Слушай, ты слышишь теперь не меня, ты слышишь себя, вновь смотрели на него внимательные глаза. Они не представляли, что слова, произнесенные при тебе, начнут оттаивать в твоем уме, когда говоривших уже не будет в живых. Я снова говорю для тебя. Ты был для меня мальчиком, взрослым, скоро начнешь стареть. Как ты улыбнулся мне первый раз, еще не понимая, что научился улыбке. У тебя стал появляться пух на щеках. Ты выйдешь отсюда без меня, надо постараться. Всей твоей памяти не вернуть, боюсь, что-то уже непоправимо, слишком много для этого постарались, и не однажды. Да всей ты бы не выдержал, не вместил. Я в чем-то, видимо, виноват. Хотел переждать, расслабиться, просто пожить. Нельзя без постоянного сопротивления, только в этом надежда. Есть знание, которое дается лишь прожитой жизнью, усилием напряженной мысли, духа, чудом любви и веры. Но если сохранится хоть малость, она может быть передана другим, чтобы разрастаться в них, оживать, возникать заново, возрождаться…
Бумаги громоздились на столе кучей. Слова звучали в мозгу, как собственные. Выпутать сон из сна, нить из невнятной пряжи… Рука по плечо погрузилась в совсем уже опустевший синтетический мешок, пальцы на самом дне нащупали что-то еще. Он вытащил тетрадь без обложки, в клетку, с заголовком на первой странице. Сам ли припрятал ее поглубже и забыл, завалилась ли непонятно как?

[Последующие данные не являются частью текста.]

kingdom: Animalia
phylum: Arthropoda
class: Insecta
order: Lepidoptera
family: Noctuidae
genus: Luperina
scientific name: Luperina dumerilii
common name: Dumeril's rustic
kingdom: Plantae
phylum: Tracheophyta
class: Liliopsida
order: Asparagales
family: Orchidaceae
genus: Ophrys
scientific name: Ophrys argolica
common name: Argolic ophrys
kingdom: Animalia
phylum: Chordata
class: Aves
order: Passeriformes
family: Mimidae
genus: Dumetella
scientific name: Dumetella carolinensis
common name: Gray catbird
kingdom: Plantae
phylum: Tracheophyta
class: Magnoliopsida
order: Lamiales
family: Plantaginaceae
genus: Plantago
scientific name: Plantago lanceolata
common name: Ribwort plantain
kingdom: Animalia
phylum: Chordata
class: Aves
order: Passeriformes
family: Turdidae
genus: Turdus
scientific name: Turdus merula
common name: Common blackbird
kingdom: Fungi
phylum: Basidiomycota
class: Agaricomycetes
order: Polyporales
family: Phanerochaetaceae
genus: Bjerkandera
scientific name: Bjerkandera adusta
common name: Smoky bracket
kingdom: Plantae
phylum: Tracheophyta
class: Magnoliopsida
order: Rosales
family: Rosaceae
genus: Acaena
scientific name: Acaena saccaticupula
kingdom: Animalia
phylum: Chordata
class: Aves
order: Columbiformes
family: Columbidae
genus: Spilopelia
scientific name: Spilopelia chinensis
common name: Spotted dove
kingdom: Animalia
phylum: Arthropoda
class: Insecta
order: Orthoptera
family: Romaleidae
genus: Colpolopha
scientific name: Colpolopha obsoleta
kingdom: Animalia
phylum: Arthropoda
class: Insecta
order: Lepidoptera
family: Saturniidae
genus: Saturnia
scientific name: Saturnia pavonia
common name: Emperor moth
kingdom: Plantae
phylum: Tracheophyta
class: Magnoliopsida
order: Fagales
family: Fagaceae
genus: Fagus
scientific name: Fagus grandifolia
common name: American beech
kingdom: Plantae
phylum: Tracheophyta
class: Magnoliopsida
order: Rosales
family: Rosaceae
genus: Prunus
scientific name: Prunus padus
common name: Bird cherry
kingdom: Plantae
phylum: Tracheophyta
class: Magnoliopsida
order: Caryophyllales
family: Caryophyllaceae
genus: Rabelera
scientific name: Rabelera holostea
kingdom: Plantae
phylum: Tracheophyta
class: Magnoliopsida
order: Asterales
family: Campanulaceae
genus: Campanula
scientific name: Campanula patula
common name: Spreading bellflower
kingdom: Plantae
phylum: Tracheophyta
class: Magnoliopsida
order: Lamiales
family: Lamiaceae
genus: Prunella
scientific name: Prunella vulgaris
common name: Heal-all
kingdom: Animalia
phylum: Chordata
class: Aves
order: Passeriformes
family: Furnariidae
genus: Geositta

«Если правильно уложить дрова, огонь загорится сам собой, — с бьющимся сердцем начал читать старик.
Женщина, которую я любил…
Я положил ей кольцо в сахарницу…
Имя — Даниил Мукасей…
Ее зовут Роза»…
Чувство голода заставило его, наконец, вспомнить себя, вернуться в свое тело, в свое обиталище. Было холодно до озноба. Дверь почему-то не открывалась, он не сразу понял, что оказался заперт снаружи, кто-то повернул ключ, неосторожно оставленный в замке. Даже голос его был заперт, не мог прорваться дальше оконной решетки.
7. Без четвертой стены
Возвращение после отсутствия, жизнь после жизни, склеенные концы пленки, вырезанный промежуток не здесь, остался в другом пространстве или в другом времени, сколько его прошло, можно при старании посчитать, но незачем, не совместишь. Через заржавелые, в бурьяне, железнодорожные рельсы, мимо рынка, где те же цыганки торгуют теми же сигаретами, загораживаются от солнца картонками, те же парни сидят у дороги на корточках, перебрасываются ленивыми, как пустые плевки, словами, от жвачки не осталось в слюне даже воспоминаний. Мимо заброшенного порта, разлагающихся кораблей, мимо пустынного пляжа, мимо кафе с лучшим в городе кофе, оно все еще силится не замечать времени. За столиками в тени старого платана неподвижные игроки, те же или такие же, вместо кофе, правда, у некоторых бутылка воды, по нынешним средствам, и зрителей вокруг поменьше, сменные персонажи вокруг единственно важного, застывшей позиции на клетчатой доске. Двойные шахматные часы, почтенная седина, пальцы дотронулись до короны ферзя, задержались, поторопился, неосмотрительно, теперь ничего не поделаешь, правила игры, взялся — ходи, вопрос куда, как выправить, осуществить на доске медленную неумолимую судьбу? За столиком неподалеку игроки в домино, перед одним на столе большие бухгалтерские счеты. Если задержаться, вглядеться, можно кого-то узнать, но не время застревать на подробностях — не дойдешь до намеченной цели.